Pêndulo é um objeto que se movimenta, mas que está condenado a uma origem, um ponto fixo. Toda sua amplitude está prevista por esse ponto. Por mais que o filme seja muito hábil em constituir dinâmicas internas das cenas, e aproveitar as situações espaciais, como no banheiro ou no quarto do casal, fica a impressão de clausura a um centro, a uma ideia matriz que não vê nada exterior a si mesma. Assim, não surpreende que os personagens não saiam na rua, ou que todos seus amigos sejam parecidos – numa fiel reprodução de um modo de ser das elites culturais urbanas brasileiras: brancos, “descontruídos” e ensimesmados. E, seguindo por essa linha possível, este grupo, e sua ideia de arte – fadada a se esgotar e produzir histerias de “tudo já foi feito” – está condenada justamente por estar umbilicalmente presa a essa origem que é a elite brasileira, de maneira mais ampla, um ethos do poder. A cena da festa ou mesmo a do teatro, assim como as conversas irônicas, parecem uma fidelíssima descrição deste grupo e de sua fome endogâmica, motor de automanutenção. Endogamia, porém, talvez seja uma boa descrição para os processos de sentido do próprio filme e sua vontade de fazer tudo casar, em direção a uma união semântica estável, sacrificando possibilidades de violar sua própria forma, andamento ou direção.

O fascínio do filme pelo seu interior – como ideia ampla – faz com que especialmente sua segunda metade seja previsível, enfraquecendo a escolha inicial de uma linha de acontecimento menos logicamente encadeada, a partir da qual podíamos nos deixar levar por outras frequências, menos submetidas a esse ponto fixo. Uma certa fobia da instabilidade real – ou mesmo conceitual – parece conduzir o filme e impedi-lo de ligações menos pré-condicionadas. Mesmo que os roteiristas sejam casados na vida real – como até o material de imprensa atesta – a rima personagens-autores parece pobre na medida em que o filme coloca elementos e conjuga momentos nos quais sua própria força parece subutilizada por esse medo da desordem, ou melhor, da convivência com outras ordens. Isso passaria por abrir outras linhas, que atravessem o universo do filme, dramatizando o conceitual, conjugando movimentos, combinando heterogeneidades.

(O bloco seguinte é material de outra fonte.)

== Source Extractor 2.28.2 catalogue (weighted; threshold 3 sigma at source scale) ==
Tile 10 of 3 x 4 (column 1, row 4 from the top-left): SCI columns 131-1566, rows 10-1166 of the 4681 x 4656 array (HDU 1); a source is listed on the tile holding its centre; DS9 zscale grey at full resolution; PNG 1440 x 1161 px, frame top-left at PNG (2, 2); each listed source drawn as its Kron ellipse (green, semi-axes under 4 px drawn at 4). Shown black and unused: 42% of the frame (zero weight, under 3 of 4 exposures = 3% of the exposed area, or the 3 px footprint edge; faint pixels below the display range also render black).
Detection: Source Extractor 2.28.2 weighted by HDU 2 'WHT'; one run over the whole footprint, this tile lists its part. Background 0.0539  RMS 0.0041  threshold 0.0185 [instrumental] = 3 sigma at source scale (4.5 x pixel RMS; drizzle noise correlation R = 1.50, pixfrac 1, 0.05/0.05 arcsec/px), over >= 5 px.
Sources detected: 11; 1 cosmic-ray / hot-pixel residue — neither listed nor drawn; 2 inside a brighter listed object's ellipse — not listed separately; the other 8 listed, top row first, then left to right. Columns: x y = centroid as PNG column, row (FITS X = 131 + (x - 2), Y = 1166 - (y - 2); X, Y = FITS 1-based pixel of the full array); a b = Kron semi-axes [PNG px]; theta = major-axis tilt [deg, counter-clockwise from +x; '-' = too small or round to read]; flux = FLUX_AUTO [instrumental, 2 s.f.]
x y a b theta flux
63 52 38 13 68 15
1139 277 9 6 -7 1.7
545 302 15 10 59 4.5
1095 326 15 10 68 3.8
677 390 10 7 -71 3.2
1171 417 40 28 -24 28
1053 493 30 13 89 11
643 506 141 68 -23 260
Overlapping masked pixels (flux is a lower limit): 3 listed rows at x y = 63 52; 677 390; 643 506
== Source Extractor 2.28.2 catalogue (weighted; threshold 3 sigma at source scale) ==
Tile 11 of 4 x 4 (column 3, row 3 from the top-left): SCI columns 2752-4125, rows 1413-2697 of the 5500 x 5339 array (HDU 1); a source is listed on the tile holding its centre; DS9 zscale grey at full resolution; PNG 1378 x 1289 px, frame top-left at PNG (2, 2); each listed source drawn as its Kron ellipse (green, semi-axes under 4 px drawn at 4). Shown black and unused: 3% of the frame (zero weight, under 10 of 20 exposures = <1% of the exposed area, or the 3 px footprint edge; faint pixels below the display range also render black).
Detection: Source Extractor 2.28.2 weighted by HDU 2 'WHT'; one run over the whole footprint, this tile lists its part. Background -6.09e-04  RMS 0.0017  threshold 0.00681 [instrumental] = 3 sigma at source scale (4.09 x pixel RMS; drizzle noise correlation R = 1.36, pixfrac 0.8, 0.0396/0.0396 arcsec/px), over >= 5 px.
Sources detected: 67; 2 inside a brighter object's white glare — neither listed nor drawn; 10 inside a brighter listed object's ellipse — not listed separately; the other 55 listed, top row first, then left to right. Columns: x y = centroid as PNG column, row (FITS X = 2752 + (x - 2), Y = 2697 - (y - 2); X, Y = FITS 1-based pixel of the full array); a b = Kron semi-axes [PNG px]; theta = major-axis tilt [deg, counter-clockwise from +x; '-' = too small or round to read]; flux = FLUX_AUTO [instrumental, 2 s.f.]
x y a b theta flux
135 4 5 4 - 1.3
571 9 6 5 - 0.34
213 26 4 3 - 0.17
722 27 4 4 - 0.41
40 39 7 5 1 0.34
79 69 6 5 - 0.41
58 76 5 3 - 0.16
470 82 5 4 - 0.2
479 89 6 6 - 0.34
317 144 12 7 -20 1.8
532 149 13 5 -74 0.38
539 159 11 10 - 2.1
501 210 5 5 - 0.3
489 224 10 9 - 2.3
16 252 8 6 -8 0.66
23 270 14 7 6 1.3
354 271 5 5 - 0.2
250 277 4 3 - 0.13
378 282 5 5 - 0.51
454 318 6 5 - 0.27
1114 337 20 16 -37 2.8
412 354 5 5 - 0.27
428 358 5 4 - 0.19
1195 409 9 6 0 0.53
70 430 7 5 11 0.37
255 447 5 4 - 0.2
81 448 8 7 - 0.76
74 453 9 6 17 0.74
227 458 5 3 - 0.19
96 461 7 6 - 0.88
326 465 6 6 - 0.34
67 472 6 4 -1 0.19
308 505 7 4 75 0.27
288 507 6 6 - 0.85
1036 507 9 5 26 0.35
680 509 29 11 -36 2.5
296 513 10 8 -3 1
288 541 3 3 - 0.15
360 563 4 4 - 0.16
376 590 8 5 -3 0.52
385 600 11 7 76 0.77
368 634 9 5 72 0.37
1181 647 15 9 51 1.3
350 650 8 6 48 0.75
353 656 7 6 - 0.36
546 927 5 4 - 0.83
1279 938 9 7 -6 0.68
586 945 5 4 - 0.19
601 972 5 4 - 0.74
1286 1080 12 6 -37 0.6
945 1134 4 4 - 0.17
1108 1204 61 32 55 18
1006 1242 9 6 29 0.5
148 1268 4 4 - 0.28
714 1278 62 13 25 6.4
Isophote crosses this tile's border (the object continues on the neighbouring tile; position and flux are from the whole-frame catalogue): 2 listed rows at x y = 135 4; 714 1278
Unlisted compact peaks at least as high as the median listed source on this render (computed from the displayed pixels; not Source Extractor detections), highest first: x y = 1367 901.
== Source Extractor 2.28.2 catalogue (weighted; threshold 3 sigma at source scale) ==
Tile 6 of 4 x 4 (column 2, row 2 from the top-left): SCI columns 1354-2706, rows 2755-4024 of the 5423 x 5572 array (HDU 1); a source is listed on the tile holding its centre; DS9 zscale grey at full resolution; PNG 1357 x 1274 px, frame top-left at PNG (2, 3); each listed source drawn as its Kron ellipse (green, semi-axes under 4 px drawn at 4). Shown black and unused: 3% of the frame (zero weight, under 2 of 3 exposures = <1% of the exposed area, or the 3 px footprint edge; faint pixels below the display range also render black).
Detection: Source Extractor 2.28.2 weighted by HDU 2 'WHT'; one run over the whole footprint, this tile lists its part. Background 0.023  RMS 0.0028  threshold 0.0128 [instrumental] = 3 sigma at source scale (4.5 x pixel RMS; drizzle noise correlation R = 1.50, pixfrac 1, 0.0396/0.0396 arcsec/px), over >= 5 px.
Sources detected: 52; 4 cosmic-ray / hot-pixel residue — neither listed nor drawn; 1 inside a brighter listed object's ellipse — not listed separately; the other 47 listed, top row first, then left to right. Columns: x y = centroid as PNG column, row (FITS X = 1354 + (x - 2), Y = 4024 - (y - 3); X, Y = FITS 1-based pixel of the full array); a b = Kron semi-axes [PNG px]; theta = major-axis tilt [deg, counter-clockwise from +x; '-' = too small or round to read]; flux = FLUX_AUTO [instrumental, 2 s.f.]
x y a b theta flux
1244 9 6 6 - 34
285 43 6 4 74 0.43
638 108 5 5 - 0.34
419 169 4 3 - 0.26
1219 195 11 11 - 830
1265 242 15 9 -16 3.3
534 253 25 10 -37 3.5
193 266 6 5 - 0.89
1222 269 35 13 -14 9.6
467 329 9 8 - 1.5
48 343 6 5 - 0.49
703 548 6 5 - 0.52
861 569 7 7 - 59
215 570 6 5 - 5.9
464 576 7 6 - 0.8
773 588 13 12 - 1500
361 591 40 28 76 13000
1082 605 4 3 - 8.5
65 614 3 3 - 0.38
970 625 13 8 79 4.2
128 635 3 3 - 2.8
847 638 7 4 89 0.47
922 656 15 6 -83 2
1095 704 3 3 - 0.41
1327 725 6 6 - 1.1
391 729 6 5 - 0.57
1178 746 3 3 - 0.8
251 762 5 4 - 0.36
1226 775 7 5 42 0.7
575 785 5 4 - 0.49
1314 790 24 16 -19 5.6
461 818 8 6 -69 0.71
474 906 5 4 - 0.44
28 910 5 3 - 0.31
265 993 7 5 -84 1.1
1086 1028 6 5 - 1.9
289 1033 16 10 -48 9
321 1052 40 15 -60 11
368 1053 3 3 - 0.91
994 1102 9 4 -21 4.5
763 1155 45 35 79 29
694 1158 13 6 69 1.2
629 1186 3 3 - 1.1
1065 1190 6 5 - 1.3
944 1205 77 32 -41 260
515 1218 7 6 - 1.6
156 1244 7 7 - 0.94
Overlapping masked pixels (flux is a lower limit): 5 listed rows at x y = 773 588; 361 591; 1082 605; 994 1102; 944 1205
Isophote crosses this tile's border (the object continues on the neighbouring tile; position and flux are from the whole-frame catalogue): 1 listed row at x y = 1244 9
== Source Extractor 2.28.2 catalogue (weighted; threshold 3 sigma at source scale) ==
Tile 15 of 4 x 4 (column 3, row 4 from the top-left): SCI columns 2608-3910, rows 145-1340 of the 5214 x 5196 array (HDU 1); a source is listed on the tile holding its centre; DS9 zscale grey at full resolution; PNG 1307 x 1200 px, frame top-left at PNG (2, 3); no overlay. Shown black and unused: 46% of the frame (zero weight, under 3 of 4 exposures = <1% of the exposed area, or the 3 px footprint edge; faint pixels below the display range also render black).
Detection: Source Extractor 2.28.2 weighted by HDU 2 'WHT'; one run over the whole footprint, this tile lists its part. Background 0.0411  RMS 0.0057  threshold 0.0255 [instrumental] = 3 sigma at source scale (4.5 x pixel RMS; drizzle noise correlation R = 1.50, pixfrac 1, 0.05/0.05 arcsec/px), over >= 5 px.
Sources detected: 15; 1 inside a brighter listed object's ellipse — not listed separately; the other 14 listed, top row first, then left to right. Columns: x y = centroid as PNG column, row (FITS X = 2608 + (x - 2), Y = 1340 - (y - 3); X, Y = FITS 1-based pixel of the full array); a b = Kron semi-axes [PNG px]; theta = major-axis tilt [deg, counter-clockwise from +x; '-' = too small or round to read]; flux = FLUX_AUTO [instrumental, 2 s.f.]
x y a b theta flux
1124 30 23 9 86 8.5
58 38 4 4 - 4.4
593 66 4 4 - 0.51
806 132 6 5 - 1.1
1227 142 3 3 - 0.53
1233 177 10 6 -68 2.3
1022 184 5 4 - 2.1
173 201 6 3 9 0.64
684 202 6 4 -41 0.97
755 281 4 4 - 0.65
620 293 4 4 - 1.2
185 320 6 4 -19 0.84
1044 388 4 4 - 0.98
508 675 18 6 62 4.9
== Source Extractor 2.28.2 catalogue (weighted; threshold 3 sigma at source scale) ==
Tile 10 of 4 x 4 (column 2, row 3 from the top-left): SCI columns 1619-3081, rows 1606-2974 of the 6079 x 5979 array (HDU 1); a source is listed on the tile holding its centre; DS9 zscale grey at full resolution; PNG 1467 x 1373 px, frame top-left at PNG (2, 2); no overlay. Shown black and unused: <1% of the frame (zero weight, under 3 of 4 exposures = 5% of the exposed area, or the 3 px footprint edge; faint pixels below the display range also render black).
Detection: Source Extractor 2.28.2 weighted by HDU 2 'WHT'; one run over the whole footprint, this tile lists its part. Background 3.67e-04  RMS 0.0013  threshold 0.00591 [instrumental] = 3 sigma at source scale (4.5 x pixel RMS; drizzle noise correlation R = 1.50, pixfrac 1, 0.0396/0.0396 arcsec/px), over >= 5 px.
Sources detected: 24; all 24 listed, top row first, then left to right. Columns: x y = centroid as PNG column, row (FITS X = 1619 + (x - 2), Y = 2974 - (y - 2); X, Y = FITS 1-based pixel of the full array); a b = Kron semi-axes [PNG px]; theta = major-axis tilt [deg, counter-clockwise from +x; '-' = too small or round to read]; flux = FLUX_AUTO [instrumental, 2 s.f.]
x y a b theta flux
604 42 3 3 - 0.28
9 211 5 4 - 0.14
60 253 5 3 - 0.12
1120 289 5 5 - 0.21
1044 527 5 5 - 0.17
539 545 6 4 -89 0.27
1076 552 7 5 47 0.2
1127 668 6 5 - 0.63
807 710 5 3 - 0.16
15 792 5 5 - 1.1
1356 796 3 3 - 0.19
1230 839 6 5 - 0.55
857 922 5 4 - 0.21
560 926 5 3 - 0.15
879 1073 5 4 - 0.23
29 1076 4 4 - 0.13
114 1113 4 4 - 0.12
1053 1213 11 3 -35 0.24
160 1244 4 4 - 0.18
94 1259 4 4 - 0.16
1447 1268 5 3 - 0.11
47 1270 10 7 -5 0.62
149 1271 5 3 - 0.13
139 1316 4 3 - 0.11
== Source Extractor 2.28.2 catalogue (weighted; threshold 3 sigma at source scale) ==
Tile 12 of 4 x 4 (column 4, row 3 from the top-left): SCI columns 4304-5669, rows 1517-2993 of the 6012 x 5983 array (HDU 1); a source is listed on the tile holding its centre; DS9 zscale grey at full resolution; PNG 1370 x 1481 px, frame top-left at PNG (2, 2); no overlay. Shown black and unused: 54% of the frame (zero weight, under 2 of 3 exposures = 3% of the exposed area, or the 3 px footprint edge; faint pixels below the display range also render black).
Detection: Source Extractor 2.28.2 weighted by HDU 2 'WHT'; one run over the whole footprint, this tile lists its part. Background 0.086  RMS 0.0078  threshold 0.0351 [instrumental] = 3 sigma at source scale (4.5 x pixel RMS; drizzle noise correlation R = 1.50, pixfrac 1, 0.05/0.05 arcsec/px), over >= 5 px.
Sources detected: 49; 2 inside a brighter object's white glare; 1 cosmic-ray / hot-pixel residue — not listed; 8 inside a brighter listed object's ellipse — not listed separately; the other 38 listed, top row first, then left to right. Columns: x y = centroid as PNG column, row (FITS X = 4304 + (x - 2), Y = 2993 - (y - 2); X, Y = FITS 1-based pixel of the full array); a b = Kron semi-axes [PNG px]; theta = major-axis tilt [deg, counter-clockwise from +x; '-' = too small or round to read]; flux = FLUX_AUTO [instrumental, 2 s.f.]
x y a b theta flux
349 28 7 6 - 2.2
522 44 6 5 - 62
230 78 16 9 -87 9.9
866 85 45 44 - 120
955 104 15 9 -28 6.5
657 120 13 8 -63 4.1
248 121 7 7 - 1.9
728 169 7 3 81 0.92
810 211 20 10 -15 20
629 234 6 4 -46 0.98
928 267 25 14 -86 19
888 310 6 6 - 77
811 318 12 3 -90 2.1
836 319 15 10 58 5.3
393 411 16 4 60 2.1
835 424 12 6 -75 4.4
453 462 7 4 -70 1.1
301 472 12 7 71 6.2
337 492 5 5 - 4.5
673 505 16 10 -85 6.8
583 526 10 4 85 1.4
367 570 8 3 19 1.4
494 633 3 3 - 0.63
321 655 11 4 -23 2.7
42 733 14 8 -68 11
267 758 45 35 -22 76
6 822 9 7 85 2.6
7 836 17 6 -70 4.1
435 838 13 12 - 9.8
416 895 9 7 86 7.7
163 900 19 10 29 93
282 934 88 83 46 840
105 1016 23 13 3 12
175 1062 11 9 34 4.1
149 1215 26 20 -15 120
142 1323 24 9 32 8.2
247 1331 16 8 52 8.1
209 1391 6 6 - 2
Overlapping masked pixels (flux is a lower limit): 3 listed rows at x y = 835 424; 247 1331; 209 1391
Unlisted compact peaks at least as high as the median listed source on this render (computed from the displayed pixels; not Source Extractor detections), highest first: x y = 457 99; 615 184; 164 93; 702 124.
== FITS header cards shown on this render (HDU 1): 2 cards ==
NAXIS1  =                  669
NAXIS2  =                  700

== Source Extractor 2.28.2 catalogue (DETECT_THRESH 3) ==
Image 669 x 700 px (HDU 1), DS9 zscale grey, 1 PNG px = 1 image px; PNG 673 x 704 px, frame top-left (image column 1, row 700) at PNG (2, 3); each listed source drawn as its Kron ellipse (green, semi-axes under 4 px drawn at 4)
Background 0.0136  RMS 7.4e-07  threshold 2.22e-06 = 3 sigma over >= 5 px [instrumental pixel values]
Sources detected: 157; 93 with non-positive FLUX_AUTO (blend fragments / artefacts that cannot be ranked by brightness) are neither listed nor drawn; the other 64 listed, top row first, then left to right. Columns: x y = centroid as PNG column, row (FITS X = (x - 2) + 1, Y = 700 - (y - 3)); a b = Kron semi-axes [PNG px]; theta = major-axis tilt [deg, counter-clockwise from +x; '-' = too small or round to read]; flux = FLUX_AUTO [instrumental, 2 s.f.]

Caso raro de filme com título adjetivo, Pendular já descreve de antemão o que pensa sobre seu próprio modo – sendo o Projeto Linha a materialização mais que literal disso. A sorte de todos nós é que abrir uma lente e um gravador é, em alguma medida, abrir ao involuntário, a uma desordem exterior das coisas. Portanto, mesmo que vidrado por sua armadura de asfixia conceitual reiterativa, o filme deixa imagens pregnantes, como a transição de uma coreografia com cadeiras que se torna apresentação, e o uso do espaço do banheiro, assim como as cenas de videogame (um dos respiros desse processo unificador).

Quando o filme se permite o espaço exterior, na sua porção final, ele mesmo indica o que parece ser um movimento a seguir inclusive na obra de Júlia Murat – já ensaiada em Dia dos Pais (2008, co-dirigido por Léo Bittencourt): uma imagem pela qual não somos necessariamente direcionados a olhar ou sentir nada, e aí posso descobrir algo – o que faz de um homem, negro, brasileiro comum, bem pequeno no quadro, com um braço amputado, que passa na frente da fachada do galpão, a imagem de uma linha de fuga desse autofechamento. O próprio filme parece consciente disso no último diálogo entre os dois atores principais, no qual ela diz ter sentido certo estranhamento ao vê-lo. E, nesta mesma direção, é eloquente que o filme seguinte de Júlia Murat, também presente aqui no festival, Operações de Garantia da Lei e da Ordem (2017, co-dirigido por Miguel Ramos) seja um filme de arquivo, de imagens de outros, de exteriores, quase como uma continuação espacial deste. Resta saber se isso pode contaminar a perspectiva do trabalho, não fazendo do exterior o mesmo tipo de relação de reiteração que aqui vemos chegar a um ponto de paroxismo.